#### Required work
The lines to copy are those in the records below that hold the word "held".

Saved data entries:
+===+
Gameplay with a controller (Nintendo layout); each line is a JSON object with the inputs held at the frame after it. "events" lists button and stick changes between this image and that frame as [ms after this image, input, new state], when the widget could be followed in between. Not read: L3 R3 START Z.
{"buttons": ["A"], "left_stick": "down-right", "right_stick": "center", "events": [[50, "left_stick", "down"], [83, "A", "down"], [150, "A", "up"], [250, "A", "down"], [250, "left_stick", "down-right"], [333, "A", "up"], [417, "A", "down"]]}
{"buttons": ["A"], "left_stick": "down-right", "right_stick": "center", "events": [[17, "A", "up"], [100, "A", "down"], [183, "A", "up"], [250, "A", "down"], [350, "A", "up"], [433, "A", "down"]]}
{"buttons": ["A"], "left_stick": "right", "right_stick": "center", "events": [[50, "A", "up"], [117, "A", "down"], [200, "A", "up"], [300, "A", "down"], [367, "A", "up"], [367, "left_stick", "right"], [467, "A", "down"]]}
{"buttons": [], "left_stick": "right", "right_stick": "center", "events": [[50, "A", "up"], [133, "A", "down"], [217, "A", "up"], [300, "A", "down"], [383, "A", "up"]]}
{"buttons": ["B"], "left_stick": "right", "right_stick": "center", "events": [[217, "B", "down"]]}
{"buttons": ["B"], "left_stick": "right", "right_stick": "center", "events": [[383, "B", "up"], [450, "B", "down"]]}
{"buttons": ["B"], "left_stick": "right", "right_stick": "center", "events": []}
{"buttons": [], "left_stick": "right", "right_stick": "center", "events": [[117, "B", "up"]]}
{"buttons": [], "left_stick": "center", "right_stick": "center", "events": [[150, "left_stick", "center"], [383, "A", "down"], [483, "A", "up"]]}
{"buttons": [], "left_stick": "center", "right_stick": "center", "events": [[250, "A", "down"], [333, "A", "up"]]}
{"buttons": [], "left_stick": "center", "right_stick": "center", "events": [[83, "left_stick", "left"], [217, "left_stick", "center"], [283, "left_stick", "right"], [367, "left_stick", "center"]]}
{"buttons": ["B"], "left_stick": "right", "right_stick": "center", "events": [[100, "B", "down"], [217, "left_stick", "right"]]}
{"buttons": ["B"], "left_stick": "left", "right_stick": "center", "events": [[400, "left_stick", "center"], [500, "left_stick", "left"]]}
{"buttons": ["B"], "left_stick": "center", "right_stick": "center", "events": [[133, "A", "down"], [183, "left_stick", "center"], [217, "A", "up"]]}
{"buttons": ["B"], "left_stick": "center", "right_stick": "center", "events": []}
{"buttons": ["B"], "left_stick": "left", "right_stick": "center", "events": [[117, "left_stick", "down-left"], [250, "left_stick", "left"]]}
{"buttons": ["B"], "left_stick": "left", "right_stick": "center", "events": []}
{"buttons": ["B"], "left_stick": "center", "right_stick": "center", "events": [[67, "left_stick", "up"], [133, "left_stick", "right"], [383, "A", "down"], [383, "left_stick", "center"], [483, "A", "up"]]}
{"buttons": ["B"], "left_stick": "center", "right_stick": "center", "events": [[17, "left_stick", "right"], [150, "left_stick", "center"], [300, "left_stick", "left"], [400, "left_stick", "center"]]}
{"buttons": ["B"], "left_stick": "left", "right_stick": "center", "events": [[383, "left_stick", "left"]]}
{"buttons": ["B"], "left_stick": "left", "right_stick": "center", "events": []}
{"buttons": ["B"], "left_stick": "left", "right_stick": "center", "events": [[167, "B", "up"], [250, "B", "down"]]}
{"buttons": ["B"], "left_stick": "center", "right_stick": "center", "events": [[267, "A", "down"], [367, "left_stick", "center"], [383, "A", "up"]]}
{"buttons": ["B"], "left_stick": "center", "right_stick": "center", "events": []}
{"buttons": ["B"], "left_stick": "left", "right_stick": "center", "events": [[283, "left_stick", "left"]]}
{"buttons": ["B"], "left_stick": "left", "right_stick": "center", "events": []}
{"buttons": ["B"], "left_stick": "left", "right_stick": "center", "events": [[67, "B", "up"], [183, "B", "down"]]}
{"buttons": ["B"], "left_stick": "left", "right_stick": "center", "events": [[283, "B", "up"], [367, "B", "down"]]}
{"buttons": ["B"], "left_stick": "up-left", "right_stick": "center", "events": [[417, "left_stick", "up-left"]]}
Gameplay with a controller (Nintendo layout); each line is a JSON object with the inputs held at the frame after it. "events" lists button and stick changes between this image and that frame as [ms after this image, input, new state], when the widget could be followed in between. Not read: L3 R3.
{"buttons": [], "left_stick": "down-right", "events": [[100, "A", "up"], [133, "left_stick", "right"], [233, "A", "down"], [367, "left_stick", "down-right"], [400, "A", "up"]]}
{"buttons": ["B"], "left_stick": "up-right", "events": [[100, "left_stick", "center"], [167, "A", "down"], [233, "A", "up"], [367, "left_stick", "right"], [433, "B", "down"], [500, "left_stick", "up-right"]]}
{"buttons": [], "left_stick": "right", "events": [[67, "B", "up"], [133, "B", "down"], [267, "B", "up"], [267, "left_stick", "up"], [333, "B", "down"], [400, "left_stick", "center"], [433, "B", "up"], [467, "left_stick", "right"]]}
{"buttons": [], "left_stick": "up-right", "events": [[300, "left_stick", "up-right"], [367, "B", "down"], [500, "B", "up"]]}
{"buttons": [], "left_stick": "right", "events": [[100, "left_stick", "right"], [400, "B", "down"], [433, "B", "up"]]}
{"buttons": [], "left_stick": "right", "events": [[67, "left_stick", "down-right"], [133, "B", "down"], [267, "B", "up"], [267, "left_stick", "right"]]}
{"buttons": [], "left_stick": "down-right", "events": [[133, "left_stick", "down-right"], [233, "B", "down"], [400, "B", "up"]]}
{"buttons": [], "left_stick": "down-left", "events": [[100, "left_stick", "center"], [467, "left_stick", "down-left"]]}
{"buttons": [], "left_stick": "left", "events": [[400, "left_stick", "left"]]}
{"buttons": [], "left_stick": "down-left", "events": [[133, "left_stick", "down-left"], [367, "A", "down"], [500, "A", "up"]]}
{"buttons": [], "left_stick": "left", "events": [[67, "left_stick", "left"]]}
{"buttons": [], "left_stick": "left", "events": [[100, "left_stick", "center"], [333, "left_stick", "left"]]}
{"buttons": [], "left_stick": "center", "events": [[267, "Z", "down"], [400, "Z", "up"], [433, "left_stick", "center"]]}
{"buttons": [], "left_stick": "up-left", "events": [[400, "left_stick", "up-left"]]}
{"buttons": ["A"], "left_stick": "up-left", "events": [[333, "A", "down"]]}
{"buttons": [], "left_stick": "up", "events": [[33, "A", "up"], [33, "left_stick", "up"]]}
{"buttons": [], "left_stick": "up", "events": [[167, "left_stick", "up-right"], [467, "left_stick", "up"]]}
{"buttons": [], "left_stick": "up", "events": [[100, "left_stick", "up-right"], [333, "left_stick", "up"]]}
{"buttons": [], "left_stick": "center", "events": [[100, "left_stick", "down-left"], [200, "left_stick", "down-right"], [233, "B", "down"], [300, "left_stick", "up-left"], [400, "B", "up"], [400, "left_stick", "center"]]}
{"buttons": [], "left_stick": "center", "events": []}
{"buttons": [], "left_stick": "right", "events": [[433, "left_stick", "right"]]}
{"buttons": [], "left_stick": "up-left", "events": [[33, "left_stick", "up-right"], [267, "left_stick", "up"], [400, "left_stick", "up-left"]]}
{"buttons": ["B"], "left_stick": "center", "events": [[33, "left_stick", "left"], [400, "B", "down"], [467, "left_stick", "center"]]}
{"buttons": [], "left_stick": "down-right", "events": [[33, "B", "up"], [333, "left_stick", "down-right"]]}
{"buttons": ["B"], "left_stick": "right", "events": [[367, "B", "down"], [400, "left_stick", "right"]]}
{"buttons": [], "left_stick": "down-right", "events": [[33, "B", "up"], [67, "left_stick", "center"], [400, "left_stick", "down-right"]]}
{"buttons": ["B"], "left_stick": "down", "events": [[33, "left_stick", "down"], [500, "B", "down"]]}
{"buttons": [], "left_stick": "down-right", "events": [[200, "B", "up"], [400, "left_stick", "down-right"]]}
+===+
#### Worked solution
Gameplay with a controller (Nintendo layout); each line is a JSON object with the inputs held at the frame after it. "events" lists button and stick changes between this image and that frame as [ms after this image, input, new state], when the widget could be followed in between. Not read: L3 R3 START Z.
Gameplay with a controller (Nintendo layout); each line is a JSON object with the inputs held at the frame after it. "events" lists button and stick changes between this image and that frame as [ms after this image, input, new state], when the widget could be followed in between. Not read: L3 R3.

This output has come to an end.